Saved entries:

|---|

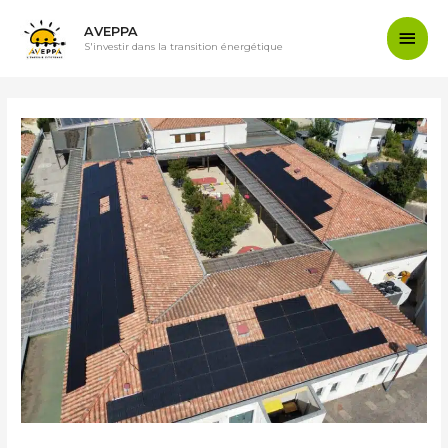
AVEPPA
S'investir dans la transition énergétique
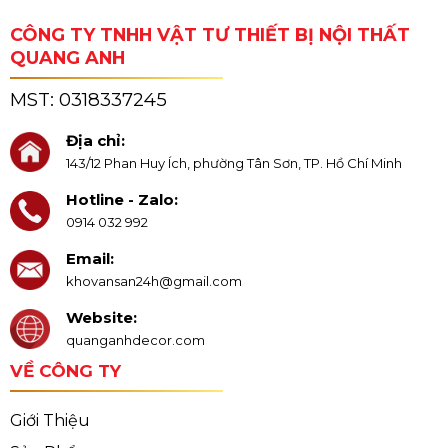
CÔNG TY TNHH VẬT TƯ THIẾT BỊ NỘI THẤT
QUANG ANH
MST:
0318337245
Địa chỉ:
143/12 Phan Huy Ích, phường Tân Sơn, TP. Hồ Chí Minh
Hotline - Zalo:
0914 032 992
Email:
khovansan24h@gmail.com
Website:
quanganhdecor.com
VỀ CÔNG TY
Giới Thiệu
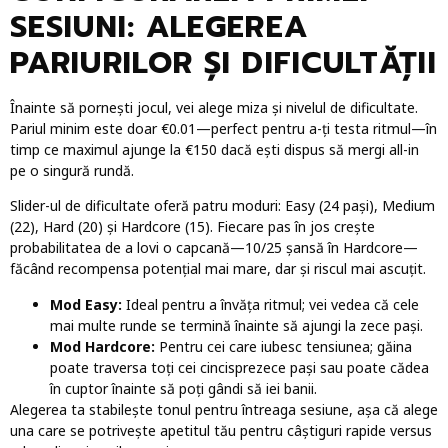
SESIUNI: ALEGEREA
PARIURILOR ȘI DIFICULTĂȚII
Înainte să pornești jocul, vei alege miza și nivelul de dificultate.
Pariul minim este doar €0.01—perfect pentru a-ți testa ritmul—în
timp ce maximul ajunge la €150 dacă ești dispus să mergi all-in
pe o singură rundă.
Slider-ul de dificultate oferă patru moduri: Easy (24 pași), Medium
(22), Hard (20) și Hardcore (15). Fiecare pas în jos crește
probabilitatea de a lovi o capcană—10/25 șansă în Hardcore—
făcând recompensa potențial mai mare, dar și riscul mai ascuțit.
Mod Easy:
Ideal pentru a învăța ritmul; vei vedea că cele
mai multe runde se termină înainte să ajungi la zece pași.
Mod Hardcore:
Pentru cei care iubesc tensiunea; găina
poate traversa toți cei cincisprezece pași sau poate cădea
în cuptor înainte să poți gândi să iei banii.
Alegerea ta stabilește tonul pentru întreaga sesiune, așa că alege
una care se potrivește apetitul tău pentru câștiguri rapide versus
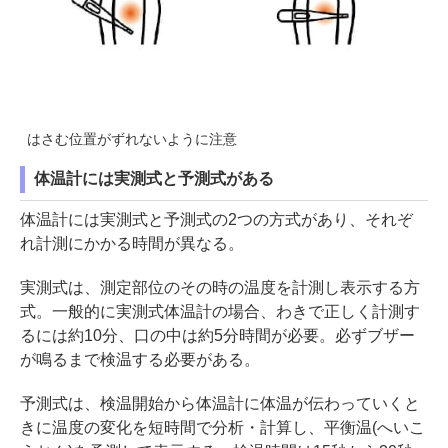
はさむ位置がずれないように注意
体温計には実測式と予測式がある
体温計には実測式と予測式の2つの方式があり、それぞ
れ計測にかかる時間が異なる。
実測式は、測定部位のその時の温度を計測し表示する方
式。一般的に実測式体温計の場合、わきで正しく計測す
るには約10分、口の中は約5分時間が必要。必ずブザー
が鳴るまで検温する必要がある。
予測式は、検温開始から体温計に体温が伝わっていくと
きに温度の変化を短時間で分析・計算し、平衡温(へいこ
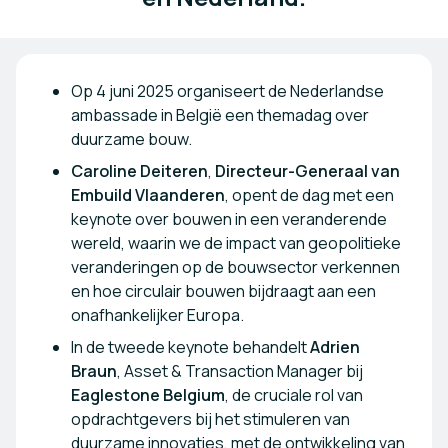
Op 4 juni 2025 organiseert de Nederlandse
ambassade in België een themadag over
duurzame bouw.
Caroline Deiteren
,
Directeur-Generaal van
Embuild Vlaanderen
, opent de dag met een
keynote over bouwen in een veranderende
wereld, waarin we de impact van geopolitieke
veranderingen op de bouwsector verkennen
en hoe circulair bouwen bijdraagt aan een
onafhankelijker Europa.
In de tweede keynote behandelt
Adrien
Braun
, Asset & Transaction Manager bij
Eaglestone Belgium
, de cruciale rol van
opdrachtgevers bij het stimuleren van
duurzame innovaties, met de ontwikkeling van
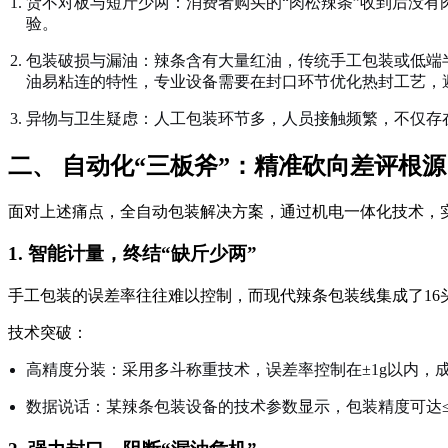
货不对板与短斤少两：消费者购买的“肉松辣条”收到后没
验。
包装破损与漏油：辣条含有大量红油，传统手工包装或低端
油易粘连的特性，专业设备需要在封口环节优化热封工艺，
异物与卫生疑虑：人工包装环节多，人员接触频繁，不仅存
二、 自动化“三板斧”：精准砍向差评根源
面对上述痛点，全自动包装解决方案，通过机电一体化技术，实
1. 智能计量，终结“缺斤少两”
手工包装的误差率往往难以控制，而现代辣条包装线集成了1
技术突破：
高精度分装：采用多斗称重技术，误差率控制在±1g以内，成
数据说话：某辣条包装设备的技术参数显示，包装精度可达≤±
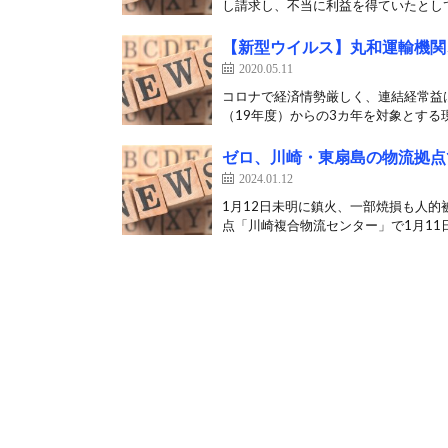
し請求し、不当に利益を得ていたとして
【新型ウイルス】丸和運輸機関
2020.05.11
コロナで経済情勢厳しく、連結経常益は1
（19年度）からの3カ年を対象とする現
ゼロ、川崎・東扇島の物流拠点
2024.01.12
1月12日未明に鎮火、一部焼損も人的
点「川崎複合物流センター」で1月11日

|---|

* _How to complete this task_
Find every line in the records that contains the word "dificultate"; copy those lines.

* _Answer section_
Înainte să pornești jocul, vei alege miza și nivelul de dificultate.
Slider-ul de dificultate oferă patru moduri: Easy (24 pași), Medium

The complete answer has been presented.